What about vaccines?
While flu vaccines will help prevent seasonal influenza, Covid-19 vaccines and booster doses are unlikely to provide long-term protection. “By the time a variant-specific Covid vaccine can be created, a new variant would have replaced all other variants,” Lahariya said.
According to Kang, data on the current mRNA vaccines used in Western countries shows that booster doses provide limited protection – only up to a few months. “There is no India-specific data on booster doses for vaccines used for the Indian population,” said Kang.
From a public health perspective, experts say the entire population may not need booster doses and that it may not be wise for the government to invest in additional vaccine doses on a large scale. But booster shots could be considered for immunocompromised patients such as transplant cases or cancer patients.
Respiratory etiquette
Lahariya said that washing hands after coughing or sneezing must be inculcated. “Emerging viruses are a challenge, and we need to learn social respiratory etiquette,” he said.

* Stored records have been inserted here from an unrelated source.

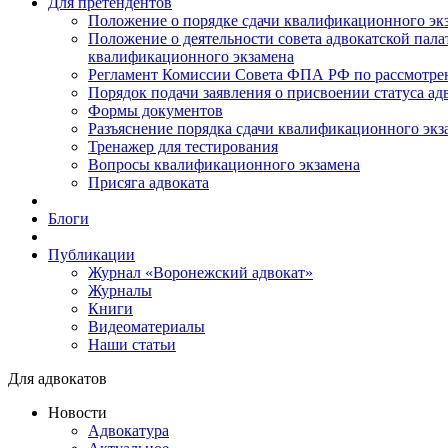
Для претендентов
Положение о порядке сдачи квалификационного экз
Положение о деятельности совета адвокатской пал
квалификационного экзамена
Регламент Комиссии Совета ФПА РФ по рассмотрени
Порядок подачи заявления о присвоении статуса ад
Формы документов
Разъяснение порядка сдачи квалификационного экз
Тренажер для тестирования
Вопросы квалификационного экзамена
Присяга адвоката
Блоги
Публикации
Журнал «Воронежский адвокат»
Журналы
Книги
Видеоматериалы
Наши статьи
Для адвокатов
Новости
Адвокатура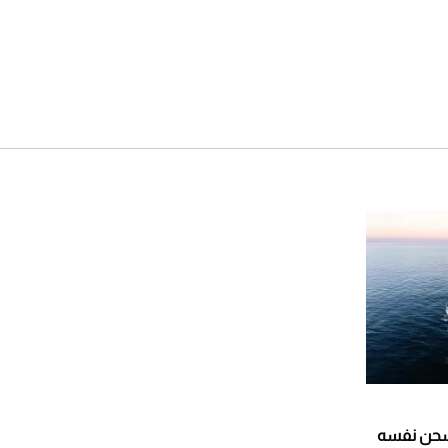
لهجين Greenline 42 يشحن نفسه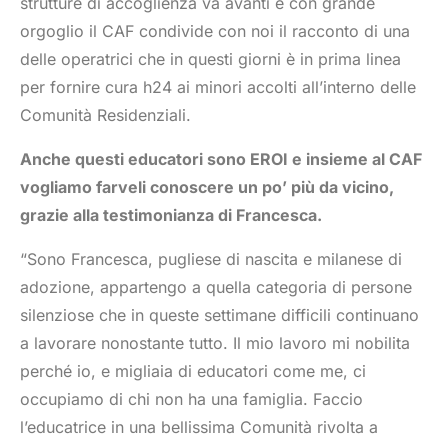
strutture di accoglienza va avanti e con grande
orgoglio il CAF condivide con noi il racconto di una
delle operatrici che in questi giorni è in prima linea
per fornire cura h24 ai minori accolti all’interno delle
Comunità Residenziali.
Anche questi educatori sono EROI e insieme al CAF
vogliamo farveli conoscere un po’ più da vicino,
grazie alla testimonianza di Francesca.
“Sono Francesca, pugliese di nascita e milanese di
adozione, appartengo a quella categoria di persone
silenziose che in queste settimane difficili continuano
a lavorare nonostante tutto. Il mio lavoro mi nobilita
perché io, e migliaia di educatori come me, ci
occupiamo di chi non ha una famiglia. Faccio
l’educatrice in una bellissima Comunità rivolta a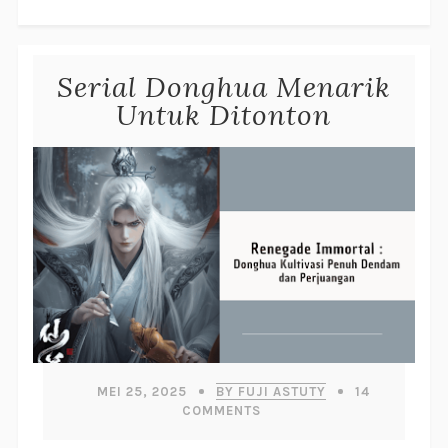
Serial Donghua Menarik
Untuk Ditonton
MEI 25, 2025
BY FUJI ASTUTY
14
COMMENTS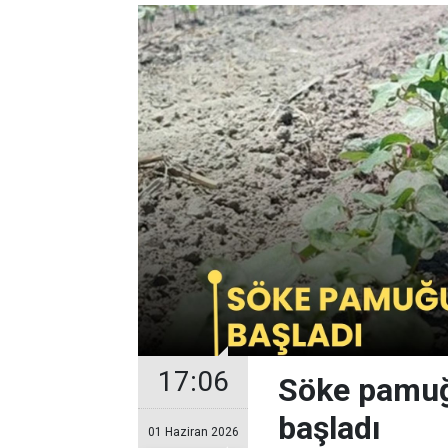
17:06
Söke pamuğ
başladı
01 Haziran 2026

A cough produces about 3,000 droplets while a sneeze produces over 13 times more – about 40,000 droplets. Since Sar-CoV-2 is a highly transmissible virus, the coughing or sneezing without precautions can lead to the rapid transmission of Covid-19.
A study published in the American Journal of Respiratory and Critical Care Medicine in 2020 found that the nose can filter larger air particles but the mouth is not as effective. Smaller particles, therefore, have a higher chance of entering the lower respiratory tract through the mouth.
Masking, as has been the case for the pandemic years, will remain the first layer of protection.
The Brihanmumbai Municipal Corporation on April 10 made it compulsory for visitors and staffers to wear masks in government hospitals to control the spread of the infection.
“According to the Union health ministry, there is a possibility of an increase in the number of Covid patients in the month of May,” said commissioner Iqbal Singh Chahal.